I think Blake has always preferred to record the podcasts with guests in person and over the summers in between basketball seasons, we've been able to do that. But Blake has become a great podcast host over the arc of season one and into season two and really hit his rhythm, so he can do it from anywhere. Now that we’re deep into season two, he navigates these conversations and can ultimately draw really interesting facts and health tips out while also getting really cool insider stories from these people. It’s been amazing to see him develop this ability further remotely.
Where does the revenue for your company come from?
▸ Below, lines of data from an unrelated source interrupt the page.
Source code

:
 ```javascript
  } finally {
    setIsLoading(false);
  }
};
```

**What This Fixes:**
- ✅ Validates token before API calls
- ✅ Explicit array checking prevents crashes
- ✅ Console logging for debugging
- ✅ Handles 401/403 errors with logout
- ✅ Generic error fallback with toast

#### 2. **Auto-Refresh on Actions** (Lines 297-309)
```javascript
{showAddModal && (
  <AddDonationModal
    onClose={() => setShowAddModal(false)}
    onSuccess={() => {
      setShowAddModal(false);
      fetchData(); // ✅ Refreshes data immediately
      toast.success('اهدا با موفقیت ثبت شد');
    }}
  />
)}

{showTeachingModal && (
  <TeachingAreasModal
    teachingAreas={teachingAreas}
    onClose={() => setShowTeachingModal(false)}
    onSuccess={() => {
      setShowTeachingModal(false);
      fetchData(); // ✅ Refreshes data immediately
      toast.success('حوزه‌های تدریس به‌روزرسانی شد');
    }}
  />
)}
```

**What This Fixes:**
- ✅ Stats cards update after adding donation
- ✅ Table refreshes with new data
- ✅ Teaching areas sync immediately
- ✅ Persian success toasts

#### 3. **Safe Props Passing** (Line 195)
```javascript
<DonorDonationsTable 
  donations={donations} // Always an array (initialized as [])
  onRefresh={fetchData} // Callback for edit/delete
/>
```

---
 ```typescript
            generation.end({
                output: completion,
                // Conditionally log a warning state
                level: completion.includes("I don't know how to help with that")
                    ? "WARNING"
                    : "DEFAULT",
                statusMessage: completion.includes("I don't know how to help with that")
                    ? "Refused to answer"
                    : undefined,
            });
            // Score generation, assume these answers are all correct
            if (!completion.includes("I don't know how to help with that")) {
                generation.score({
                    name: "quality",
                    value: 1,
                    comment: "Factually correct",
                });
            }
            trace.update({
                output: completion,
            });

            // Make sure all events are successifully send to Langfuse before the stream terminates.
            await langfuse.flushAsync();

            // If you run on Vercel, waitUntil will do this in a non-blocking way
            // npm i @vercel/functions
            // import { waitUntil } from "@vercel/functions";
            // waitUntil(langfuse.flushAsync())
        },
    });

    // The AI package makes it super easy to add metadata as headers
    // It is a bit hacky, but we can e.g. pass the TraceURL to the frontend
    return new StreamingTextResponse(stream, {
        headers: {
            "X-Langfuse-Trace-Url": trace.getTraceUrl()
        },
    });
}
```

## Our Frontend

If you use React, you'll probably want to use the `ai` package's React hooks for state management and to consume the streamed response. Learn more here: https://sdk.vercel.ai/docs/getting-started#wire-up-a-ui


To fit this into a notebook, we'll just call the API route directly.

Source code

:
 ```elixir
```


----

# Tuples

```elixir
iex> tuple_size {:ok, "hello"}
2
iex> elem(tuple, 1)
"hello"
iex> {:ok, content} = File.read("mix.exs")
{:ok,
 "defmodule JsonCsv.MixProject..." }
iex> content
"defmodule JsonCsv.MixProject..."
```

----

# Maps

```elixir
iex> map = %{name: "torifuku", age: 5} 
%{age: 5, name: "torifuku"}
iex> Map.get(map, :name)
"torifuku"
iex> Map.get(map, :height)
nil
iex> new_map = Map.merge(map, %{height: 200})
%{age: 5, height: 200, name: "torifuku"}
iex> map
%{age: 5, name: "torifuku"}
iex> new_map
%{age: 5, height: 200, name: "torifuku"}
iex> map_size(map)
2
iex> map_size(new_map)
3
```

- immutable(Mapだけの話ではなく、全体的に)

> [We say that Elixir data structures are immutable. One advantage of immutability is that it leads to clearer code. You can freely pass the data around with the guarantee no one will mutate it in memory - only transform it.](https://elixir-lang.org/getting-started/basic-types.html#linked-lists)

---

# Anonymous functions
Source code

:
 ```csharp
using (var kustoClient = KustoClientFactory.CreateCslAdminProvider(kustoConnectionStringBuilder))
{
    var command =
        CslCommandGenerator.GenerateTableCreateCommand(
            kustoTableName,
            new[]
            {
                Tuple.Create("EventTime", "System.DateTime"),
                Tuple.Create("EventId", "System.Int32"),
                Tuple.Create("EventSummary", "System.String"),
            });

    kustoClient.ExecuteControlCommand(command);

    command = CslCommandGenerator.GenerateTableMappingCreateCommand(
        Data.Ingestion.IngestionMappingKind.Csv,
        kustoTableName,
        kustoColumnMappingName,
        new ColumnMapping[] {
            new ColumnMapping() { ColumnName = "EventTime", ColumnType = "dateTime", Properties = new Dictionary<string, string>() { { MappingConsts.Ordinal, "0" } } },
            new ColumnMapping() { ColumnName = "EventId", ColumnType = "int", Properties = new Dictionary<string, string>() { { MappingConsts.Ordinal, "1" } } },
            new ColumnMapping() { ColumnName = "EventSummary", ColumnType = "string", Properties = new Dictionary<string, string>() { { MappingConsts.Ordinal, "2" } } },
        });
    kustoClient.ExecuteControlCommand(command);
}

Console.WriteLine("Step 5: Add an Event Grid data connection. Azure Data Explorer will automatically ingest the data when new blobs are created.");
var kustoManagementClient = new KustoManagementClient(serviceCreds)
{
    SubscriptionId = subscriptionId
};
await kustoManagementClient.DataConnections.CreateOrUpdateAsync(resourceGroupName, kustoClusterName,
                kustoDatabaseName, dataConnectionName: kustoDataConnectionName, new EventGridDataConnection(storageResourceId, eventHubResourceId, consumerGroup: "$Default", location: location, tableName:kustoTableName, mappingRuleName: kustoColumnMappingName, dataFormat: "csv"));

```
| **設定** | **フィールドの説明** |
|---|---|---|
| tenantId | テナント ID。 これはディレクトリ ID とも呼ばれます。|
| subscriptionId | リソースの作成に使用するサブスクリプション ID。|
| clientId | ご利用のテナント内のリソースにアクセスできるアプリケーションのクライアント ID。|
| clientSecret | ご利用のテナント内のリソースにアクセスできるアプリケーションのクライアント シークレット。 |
We have multiple revenue streams across OBB Media, including OBB Pictures, the Film, TV, digital banner; OBB Sound, which is the podcast business; and the branded group OBB branded. Depending on the deal, we're a combination of a fees business and backend ownership, which creates annuities that give us second, third, fourth window opportunities as we are building a library we control and can monetize ancillary revenue. Given that we act as the production company and studio on most of our projects, we are able to control the underlying IP in many cases and pursue derivative and spin-off opportunities, for adapting our projects for live events, merchandising, consumer products and more.
And as far as finding new opportunities, we are constantly coming up with ideas, and thinking about how we can bring them to life. We're always looking to anticipate what is going to be considered the next big thing — from intellectual property to creators themselves — the barometer for us taking on a project at OBB is one simple question: would we watch it ourselves? That's really how I identify our brand...we have our finger on the pulse of what's relevant, but at the core, the question is whether we would want to watch or listen to the content ourselves, and if the answer's yes, then we take a crack at it.
What do you think the future holds for content creators?
The times couldn't be more complicated, but working with creative handcuffs is no new territory for this industry. Whether you're talking about your dream scene and it requires an extra million dollars and you need to figure out how to make it work without VFX, versus now figuring out how do you go and pare down the crew, or how do you go and shoot things remotely, I think this is just a test for people to get more creative. We need to find that blend of what can you do now as producers supplying to a landscape that's never been hungrier for content — where there's never been more buyers and places to go watch — while also thinking about the fact that hopefully sooner than later we’ll be able to return to a more “normal” form of production that we’re used to.
In regards to stars, I think they’re itching to get back in the studio or onset. At the end of the day, they just want to entertain and perform and if during the pandemic, that needs to be generated in living rooms and backyards or makeshift studios, they are going to do it. That said nothing beats being in person and the magic that happens when you are actually together. Storytelling is a collaborative experience.